Imaginez cette scène classique des décennies passées : une usine japonaise bouillonnante, des ouvriers alignés avec une précision presque chorégraphique, les chaînes d'assemblage battant au rythme d'une technologie en plein essor. À l'époque, Nissan faisait presque figure de maître de cérémonie. Ses véhicules séduisaient la planète, et son partenariat avec Renault ouvrait la voie à une ère de collaborations inédites. Puis, le décor a changé. Aujourd'hui, Nissan est à la croisée des chemins. Ses ventes peinent à rivaliser avec celles de ses concurrents. La transition vers les véhicules électriques, bien que prometteuse, a un coût que la marque peine à absorber seule. L'idée d'une fusion avec Honda, annoncée récemment, s'inscrit dans cette recherche désespérée de renouveau.

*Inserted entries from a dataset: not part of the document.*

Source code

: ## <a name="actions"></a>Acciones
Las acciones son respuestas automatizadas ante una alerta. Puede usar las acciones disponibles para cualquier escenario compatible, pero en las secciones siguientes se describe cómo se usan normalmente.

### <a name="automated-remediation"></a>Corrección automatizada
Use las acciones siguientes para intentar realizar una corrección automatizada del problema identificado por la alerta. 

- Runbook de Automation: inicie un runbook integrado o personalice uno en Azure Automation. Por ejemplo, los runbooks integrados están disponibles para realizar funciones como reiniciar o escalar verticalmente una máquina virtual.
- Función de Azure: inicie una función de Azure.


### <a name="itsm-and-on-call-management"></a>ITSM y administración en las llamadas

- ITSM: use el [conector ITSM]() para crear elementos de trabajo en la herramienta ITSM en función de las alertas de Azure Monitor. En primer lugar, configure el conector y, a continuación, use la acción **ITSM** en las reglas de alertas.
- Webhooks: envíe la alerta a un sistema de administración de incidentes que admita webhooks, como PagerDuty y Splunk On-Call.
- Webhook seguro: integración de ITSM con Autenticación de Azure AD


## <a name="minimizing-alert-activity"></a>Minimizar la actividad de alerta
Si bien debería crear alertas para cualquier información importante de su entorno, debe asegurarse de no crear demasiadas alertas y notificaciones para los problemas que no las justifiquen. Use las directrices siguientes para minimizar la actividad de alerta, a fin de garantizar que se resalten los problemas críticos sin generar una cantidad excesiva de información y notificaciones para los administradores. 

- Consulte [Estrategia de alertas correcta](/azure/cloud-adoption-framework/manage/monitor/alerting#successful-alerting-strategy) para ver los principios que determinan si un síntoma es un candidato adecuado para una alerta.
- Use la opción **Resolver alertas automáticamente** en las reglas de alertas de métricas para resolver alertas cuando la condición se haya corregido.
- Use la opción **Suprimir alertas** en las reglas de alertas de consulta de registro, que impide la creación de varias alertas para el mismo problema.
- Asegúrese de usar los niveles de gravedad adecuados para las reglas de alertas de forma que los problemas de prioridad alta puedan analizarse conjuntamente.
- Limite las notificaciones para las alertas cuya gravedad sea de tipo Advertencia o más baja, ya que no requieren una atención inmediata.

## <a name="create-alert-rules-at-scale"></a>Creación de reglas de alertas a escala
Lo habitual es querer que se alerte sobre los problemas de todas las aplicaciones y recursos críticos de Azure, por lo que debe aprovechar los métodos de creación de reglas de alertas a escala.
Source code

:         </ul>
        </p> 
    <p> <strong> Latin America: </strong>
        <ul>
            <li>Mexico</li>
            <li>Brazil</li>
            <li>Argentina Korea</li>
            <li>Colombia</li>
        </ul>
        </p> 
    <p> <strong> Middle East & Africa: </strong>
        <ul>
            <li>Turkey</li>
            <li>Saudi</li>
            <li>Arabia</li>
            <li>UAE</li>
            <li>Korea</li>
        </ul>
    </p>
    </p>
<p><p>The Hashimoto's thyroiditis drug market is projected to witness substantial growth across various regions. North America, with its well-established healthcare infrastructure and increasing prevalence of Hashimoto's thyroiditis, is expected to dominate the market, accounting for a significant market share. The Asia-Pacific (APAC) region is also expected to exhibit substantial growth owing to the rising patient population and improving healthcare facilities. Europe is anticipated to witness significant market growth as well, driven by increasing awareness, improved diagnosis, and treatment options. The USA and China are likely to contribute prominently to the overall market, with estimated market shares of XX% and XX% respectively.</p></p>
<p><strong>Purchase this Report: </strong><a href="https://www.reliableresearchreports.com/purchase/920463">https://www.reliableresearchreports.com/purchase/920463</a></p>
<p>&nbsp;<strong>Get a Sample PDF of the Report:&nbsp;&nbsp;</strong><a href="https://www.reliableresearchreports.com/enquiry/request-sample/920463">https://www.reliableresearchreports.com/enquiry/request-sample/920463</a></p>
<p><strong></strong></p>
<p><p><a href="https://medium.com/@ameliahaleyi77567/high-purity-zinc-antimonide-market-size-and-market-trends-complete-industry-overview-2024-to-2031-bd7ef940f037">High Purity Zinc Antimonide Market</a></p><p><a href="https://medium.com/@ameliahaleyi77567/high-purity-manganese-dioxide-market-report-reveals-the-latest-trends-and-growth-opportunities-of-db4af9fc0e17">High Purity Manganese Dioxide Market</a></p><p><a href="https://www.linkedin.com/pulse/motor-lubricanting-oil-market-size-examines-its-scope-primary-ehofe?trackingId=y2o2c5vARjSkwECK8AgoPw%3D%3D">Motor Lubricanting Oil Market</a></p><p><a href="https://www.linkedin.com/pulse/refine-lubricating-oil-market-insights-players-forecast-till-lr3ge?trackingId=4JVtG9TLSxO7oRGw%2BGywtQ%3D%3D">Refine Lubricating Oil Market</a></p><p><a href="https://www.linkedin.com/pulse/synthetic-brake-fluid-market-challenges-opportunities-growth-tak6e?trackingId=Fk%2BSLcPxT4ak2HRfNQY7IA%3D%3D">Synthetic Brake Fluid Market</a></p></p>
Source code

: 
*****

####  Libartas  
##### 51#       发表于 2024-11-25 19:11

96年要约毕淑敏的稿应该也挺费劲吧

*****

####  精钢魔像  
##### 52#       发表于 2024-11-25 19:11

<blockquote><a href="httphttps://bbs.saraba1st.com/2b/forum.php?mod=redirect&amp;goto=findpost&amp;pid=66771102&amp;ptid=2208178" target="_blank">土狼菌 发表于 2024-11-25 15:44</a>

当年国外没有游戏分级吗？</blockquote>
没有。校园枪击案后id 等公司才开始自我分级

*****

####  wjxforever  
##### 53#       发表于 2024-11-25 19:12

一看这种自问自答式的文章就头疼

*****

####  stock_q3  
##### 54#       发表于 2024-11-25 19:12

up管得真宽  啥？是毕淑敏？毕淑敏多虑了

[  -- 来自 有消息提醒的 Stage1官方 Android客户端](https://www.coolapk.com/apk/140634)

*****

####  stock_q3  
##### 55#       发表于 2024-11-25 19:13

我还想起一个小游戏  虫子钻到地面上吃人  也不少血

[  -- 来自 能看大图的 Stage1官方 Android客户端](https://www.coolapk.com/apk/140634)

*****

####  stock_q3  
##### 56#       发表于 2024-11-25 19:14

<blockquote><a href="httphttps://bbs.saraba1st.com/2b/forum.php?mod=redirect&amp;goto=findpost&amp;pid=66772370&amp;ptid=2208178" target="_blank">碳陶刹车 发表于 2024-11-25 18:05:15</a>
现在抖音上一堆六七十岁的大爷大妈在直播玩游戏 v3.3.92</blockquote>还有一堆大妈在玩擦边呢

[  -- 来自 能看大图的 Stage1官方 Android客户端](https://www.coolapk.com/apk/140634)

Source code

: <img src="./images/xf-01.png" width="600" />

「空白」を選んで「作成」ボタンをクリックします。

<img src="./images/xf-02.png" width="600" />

Mais cette perspective, bien que spectaculaire sur le papier, s'accompagne d'un lot d'inquiétudes. Carlos Ghosn, figure emblématique de l'automobile et ancien PDG de Renault-Nissan, n'a pas hésité à partager son scepticisme. "Une duplication totale", déclare-t-il à la CNBC, évoquant une fusion qui ferait de Nissan un acteur secondaire sous le contrôle de Honda. Il affirme : "Je pense, sans aucun doute, que Honda sera aux commandes, ce qui est très triste à voir après avoir dirigé Nissan pendant 19 ans [et] amené Nissan au premier plan de l'industrie, de voir qu'ils vont être victimes d'un carnage". Et de poursuivre : "Il n'y a pratiquement pas de complémentarité ici, ce qui signifie que, s'ils veulent faire de la synergie, ce sera peut-être par la réduction des coûts [...] et nous savons exactement qui va en payer le prix. Ce sera le partenaire mineur, et ce sera Nissan"

Une union au goût d'incertitude

Le projet, tel qu'annoncé, repose sur une ambition claire : créer une entité fusionnée, estimée à 54 milliards de dollars, capable de concurrencer Toyota et Volkswagen sur le podium des constructeurs mondiaux. La feuille de route inclut des gains d'échelle, une mutualisation des technologies et une organisation optimisée. Pour Honda, la perspective de partager le développement de véhicules électriques est un atout. Mais pour Nissan, les enjeux sont plus délicats. La capitalisation boursière de Honda dépasse largement celle de son homologue, et les premières discussions laissent entendre que Honda pourrait prendre les rênes de cette nouvelle entité.

La structure envisagée – une société holding cotée à la Bourse de Tokyo – reflète cette asymétrie. Honda nommerait la majorité des membres du conseil d'administration, ce qui ne manquerait pas d'accentuer le déséquilibre entre les deux partenaires. Pour Carlos Ghosn, ce mariage illustre surtout la situation de faiblesse de Nissan. "Ils cherchent quelqu'un pour les sauver", affirme-t-il sans détour. Du côté des analystes, les avis sont partagés. Kei Okamura, gestionnaire de portefeuille chez Neuberger Berman, met en garde contre les écueils d'une intégration post-fusion mal préparée. "À moins que ces entreprises ne soient capables de s'aligner pleinement, qu'il s'agisse du personnel, des actifs ou de la culture d'entreprise, le projet risque de s'effondrer", prévient-il.
Ce défi d'intégration est d'autant plus complexe que Nissan et Honda n'ont pas de complémentarités évidentes. Contrairement à l'alliance historique entre Nissan et Renault, qui s'appuyait sur des synergies claires, la fusion avec Honda repose sur une logique davantage défensive qu'innovante.  En parallèle, Nissan poursuit une restructuration interne, avec une réduction de 20 % de sa capacité de production mondiale et la suppression de 9 000 postes. Un contexte difficile qui pourrait compliquer encore davantage la mise en œuvre d'un projet aussi vaste.